I spent most of yesterday trying to fill the day with "doing things" - some of which I authentically wanted to do, like go to the Noe Farmer's Market and my favorite yoga class. Other things were just space-fillers - activities I invented for myself to not feel bored or lonely. I am very good at entertaining myself in this way - I could probably spend 2 weeks alone in the woods and feel very busy with my own random adventures.

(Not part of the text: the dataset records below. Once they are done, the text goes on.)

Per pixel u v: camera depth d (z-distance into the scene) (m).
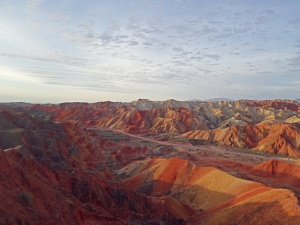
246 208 62.41
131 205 68.19
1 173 46.72
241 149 183.12
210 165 116.44
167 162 98.19
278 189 64.75
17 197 44.09
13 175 48.56
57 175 66.00
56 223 43.00
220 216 63.88
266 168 112.62
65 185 65.19
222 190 78.19
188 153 143.00
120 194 70.62
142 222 58.06
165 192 88.31
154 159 107.25
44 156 88.50
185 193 84.25
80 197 64.56
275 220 55.59
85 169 99.31
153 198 72.62
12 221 38.06
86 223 48.03
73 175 70.56
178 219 65.56
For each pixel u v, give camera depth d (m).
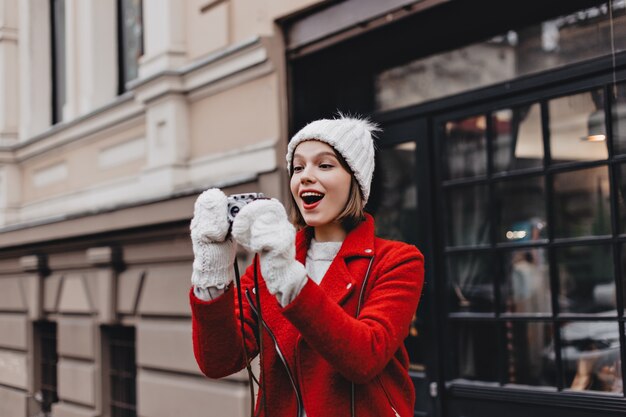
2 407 8.26
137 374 6.02
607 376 3.39
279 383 1.78
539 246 3.65
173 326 5.41
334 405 1.69
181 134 5.63
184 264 5.36
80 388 6.67
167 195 5.30
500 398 3.75
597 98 3.43
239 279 1.77
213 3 5.34
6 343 8.22
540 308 3.67
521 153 3.73
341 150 1.77
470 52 3.92
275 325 1.78
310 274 1.85
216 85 5.29
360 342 1.54
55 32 8.80
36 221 7.27
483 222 3.89
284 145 4.73
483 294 3.89
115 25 7.46
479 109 3.90
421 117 4.16
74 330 6.80
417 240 4.16
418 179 4.16
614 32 3.31
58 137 7.61
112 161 6.72
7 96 8.91
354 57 4.50
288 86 4.79
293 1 4.61
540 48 3.63
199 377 5.17
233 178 4.99
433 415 4.02
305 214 1.80
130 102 6.28
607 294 3.40
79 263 6.81
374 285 1.73
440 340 4.03
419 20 4.11
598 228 3.43
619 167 3.35
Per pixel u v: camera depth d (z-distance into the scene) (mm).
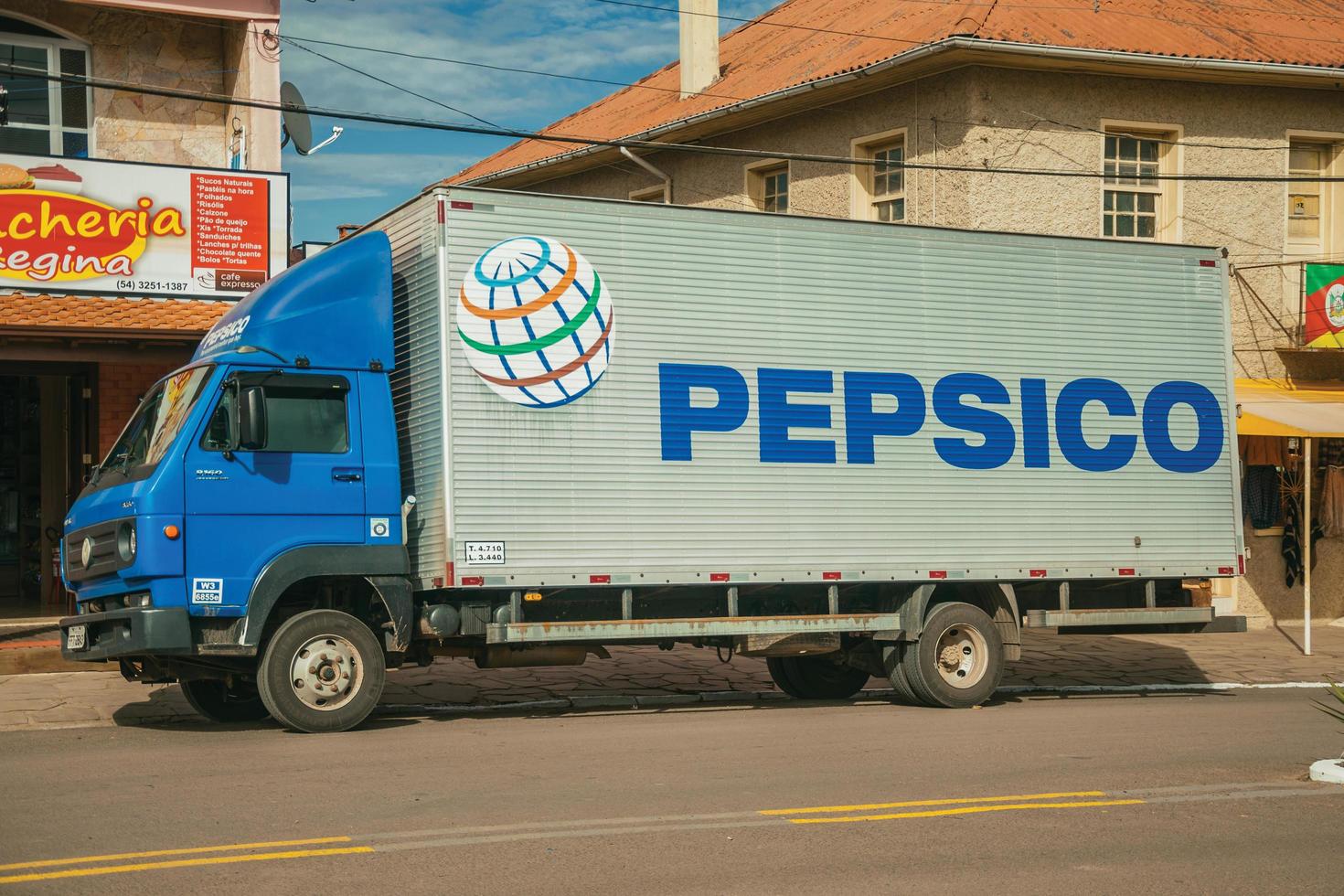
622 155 25156
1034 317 13031
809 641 12352
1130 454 13352
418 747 9828
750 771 8875
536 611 11492
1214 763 9359
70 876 6090
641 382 11438
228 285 16375
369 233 11367
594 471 11203
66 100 18328
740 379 11797
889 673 12828
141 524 10172
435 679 14352
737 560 11648
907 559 12289
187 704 12383
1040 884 6137
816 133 21938
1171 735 10688
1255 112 21484
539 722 11398
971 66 19688
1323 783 8641
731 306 11828
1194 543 13594
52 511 18188
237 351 10695
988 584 12859
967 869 6387
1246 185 21484
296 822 7223
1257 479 21438
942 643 12539
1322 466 21906
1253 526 21375
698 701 13359
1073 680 15102
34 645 14922
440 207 10875
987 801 7934
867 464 12219
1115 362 13367
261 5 17906
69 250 15711
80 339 15789
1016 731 10891
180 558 10242
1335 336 20906
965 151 19766
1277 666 16531
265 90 17781
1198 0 22891
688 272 11688
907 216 20625
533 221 11180
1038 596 13320
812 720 11586
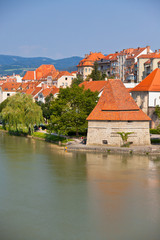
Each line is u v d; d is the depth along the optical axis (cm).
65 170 7812
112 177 7262
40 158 9031
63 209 5603
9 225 5088
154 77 13712
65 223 5150
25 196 6147
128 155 9281
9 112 13300
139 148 9512
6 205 5753
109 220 5262
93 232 4909
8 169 7912
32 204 5791
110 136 9931
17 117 13238
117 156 9175
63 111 11444
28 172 7662
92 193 6312
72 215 5397
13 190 6462
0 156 9288
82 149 9869
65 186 6688
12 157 9156
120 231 4944
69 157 9125
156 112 12675
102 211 5547
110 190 6475
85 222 5175
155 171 7719
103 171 7725
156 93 13388
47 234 4856
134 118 9912
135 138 9931
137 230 4975
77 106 11581
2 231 4925
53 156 9256
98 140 10062
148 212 5519
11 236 4809
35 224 5112
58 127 11412
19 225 5084
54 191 6419
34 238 4766
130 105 10100
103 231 4944
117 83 10338
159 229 5006
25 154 9556
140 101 13812
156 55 19925
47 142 11862
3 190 6469
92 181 7000
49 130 12125
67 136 11900
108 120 9925
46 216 5362
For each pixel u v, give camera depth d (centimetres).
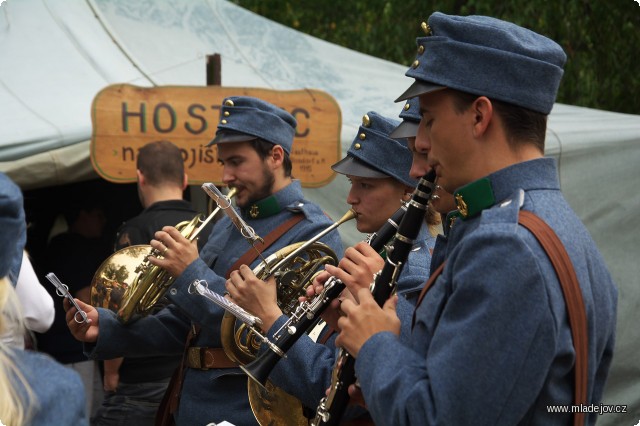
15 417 168
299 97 577
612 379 684
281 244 373
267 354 288
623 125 715
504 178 214
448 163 220
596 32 1258
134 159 564
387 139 323
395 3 1327
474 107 215
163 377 474
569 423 206
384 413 209
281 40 753
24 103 609
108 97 561
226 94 571
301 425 321
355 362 222
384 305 232
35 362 179
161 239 361
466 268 204
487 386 196
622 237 694
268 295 312
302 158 577
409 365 210
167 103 567
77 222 661
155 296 374
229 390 365
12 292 183
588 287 208
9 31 670
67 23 679
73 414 174
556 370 202
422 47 223
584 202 692
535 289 196
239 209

What I'm trying to learn is how to identify those activities that bring me genuine enjoyment and inspiration and weed them out from those that just kill time. I'm trying to learn the art of just sitting with myself, of putting the computer away and the camera down. To sit with the sometimes-awkwardness of being alone in the world and just letting it happen. Just being, observing, slowing down, getting quiet. It is in those moments that the random acts of kindness and spontaneous miracles find me (or at least I'm pay enough attention to finally see them).
Sunday mornings have always been my favorite time of the entire week for that exact reason. They are sacred to me. They feel like the only time in the week that I can allow myself a few hours of "not doing" and sit and listen to music or read.
I want more of this calm. Don't we all? And I have no idea what lifestyle changes I need to make in order to create it.
Until then, I'm savoring this rain against my window on this Sunday morning, a kitty on my lap and KFOG's beautiful "Acoustic Sunrise" radio show that is hitting just the right heart spots. If you're not a Bay-Area resident, you can listen for free online :)
I invite you to put the kettle on, keep your pajamas on and join me.